Doctor Muerte y otros horrores emocionales
La aparición de Ralph Fiennes como el misterioso Doctor Muerte añade una nueva capa de ambigüedad filosófica al relato. Su personaje transita entre lo místico y lo científico, entre la amenaza y la compasión, en una línea que Garland sabe explorar con su habitual gusto por la alegoría.
Aquí, la película vira hacia un drama casi espiritual, tocando temas como la muerte digna, la memoria y la verdad. En un momento inesperadamente conmovedor, Spike emprende una misión desesperada para salvar a su madre, enfrentándose no solo a monstruos externos, sino también a las contradicciones de la humanidad que sobrevive.
Una estética salvaje: iPhones, montaje febril y propaganda vintage
En lo técnico, 28 años después es una fiesta salvaje y desordenada que de alguna forma encuentra armonía en el caos. Boyle vuelve a rodar con cámaras de consumo (incluso iPhones), en homenaje al look digital de la película original, pero ahora añade recursos como congelados abruptos, montajes no lineales y archivos de propaganda británica que solo están ahí para aportar atmósfera. Y funciona.
La música también es clave: el director no rehúye de meter pop británico de principios de siglo o contrastes irónicos entre violencia extrema y melodías familiares. Boyle toma decisiones estilísticas que pueden parecer excesivas, pero siempre al servicio del estado emocional de la historia: una mezcla de pánico, rabia y pérdida.

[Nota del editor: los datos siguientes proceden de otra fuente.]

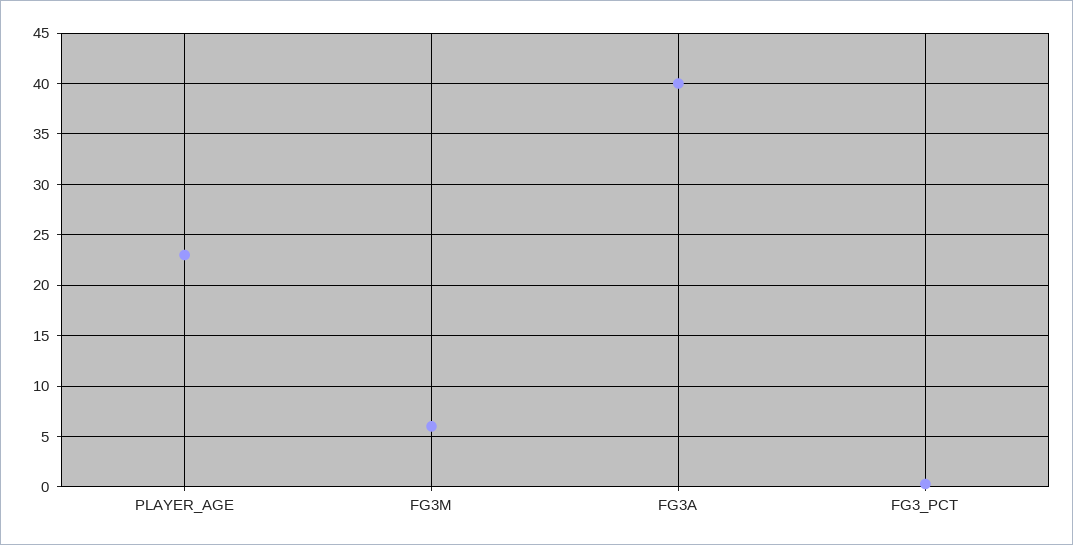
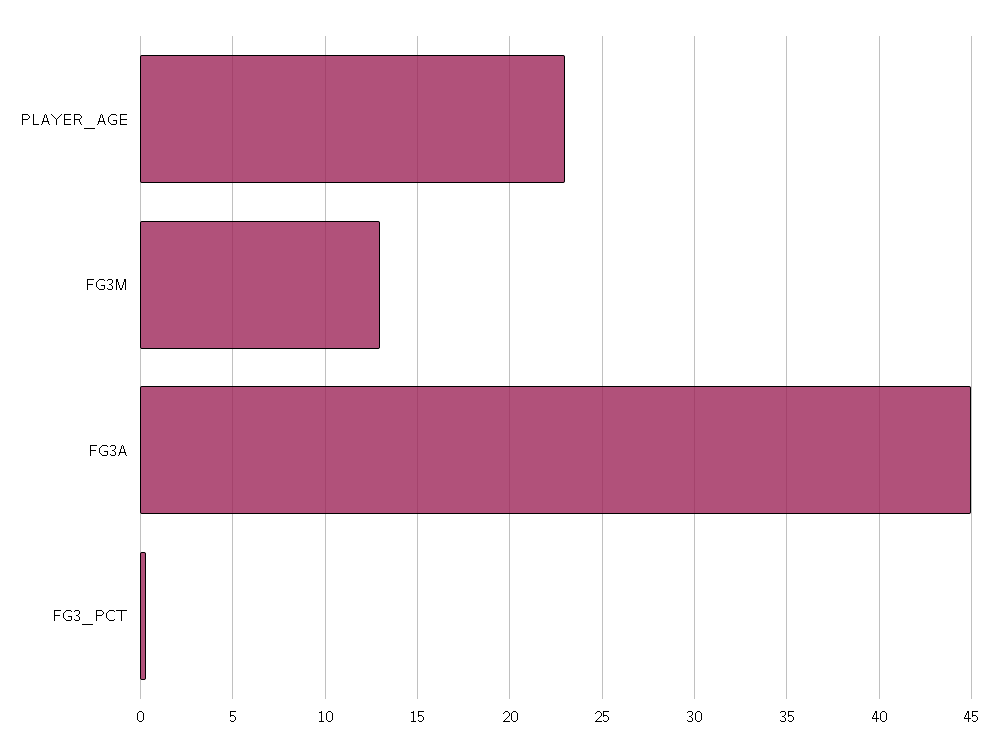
FG3M: 6 -> 13
FG3A: 40 -> 45

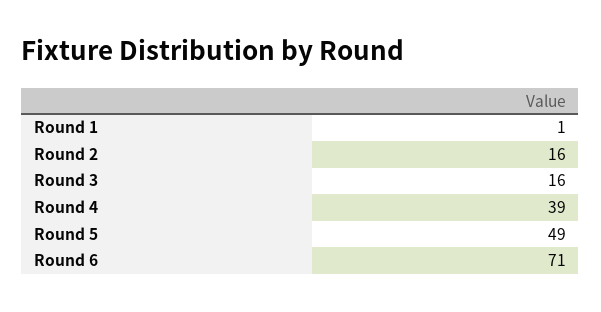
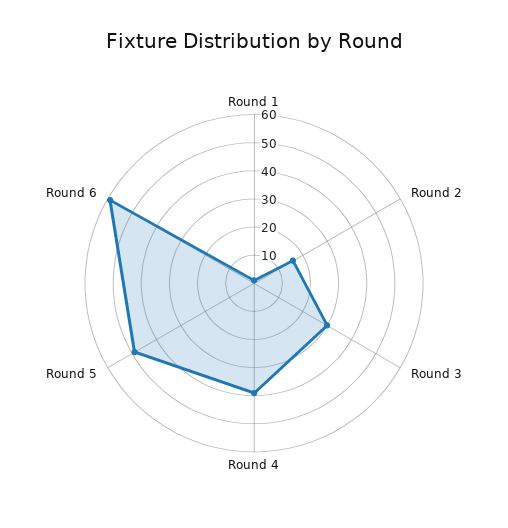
Round 3: 16 -> 30
Round 6: 71 -> 60

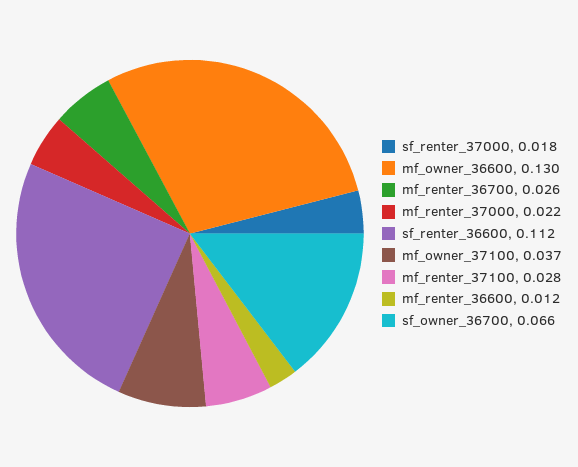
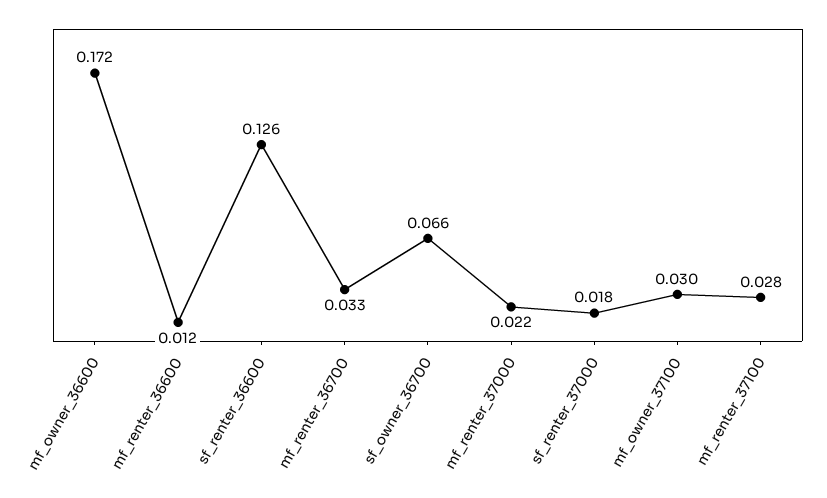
mf_owner_36600: 0.13 -> 0.172
mf_renter_36700: 0.026 -> 0.033
sf_renter_36600: 0.112 -> 0.126
mf_owner_37100: 0.037 -> 0.03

¿Es 28 años después una secuela digna?
La respuesta no es sencilla, porque esta no es una continuación tradicional. Mientras que 28 días después tenía la urgencia de un producto post-11S, con su Londres desierto y sus infectados desbocados, esta tercera entrega se siente más como una fábula moderna sobre la decadencia británica, un eco folclórico de tiempos colapsados, con zombis como telón de fondo para hablar de aislamiento, traición y legado.
Algunos fans acérrimos de la original pueden sentirse desorientados por el cambio de tono —de la crudeza urbana a un escenario casi medieval y emocionalmente introspectivo—, pero esa es precisamente la valentía de esta entrega: no repetir la fórmula, sino hacer evolucionar la saga, aunque eso implique arriesgarse al rechazo.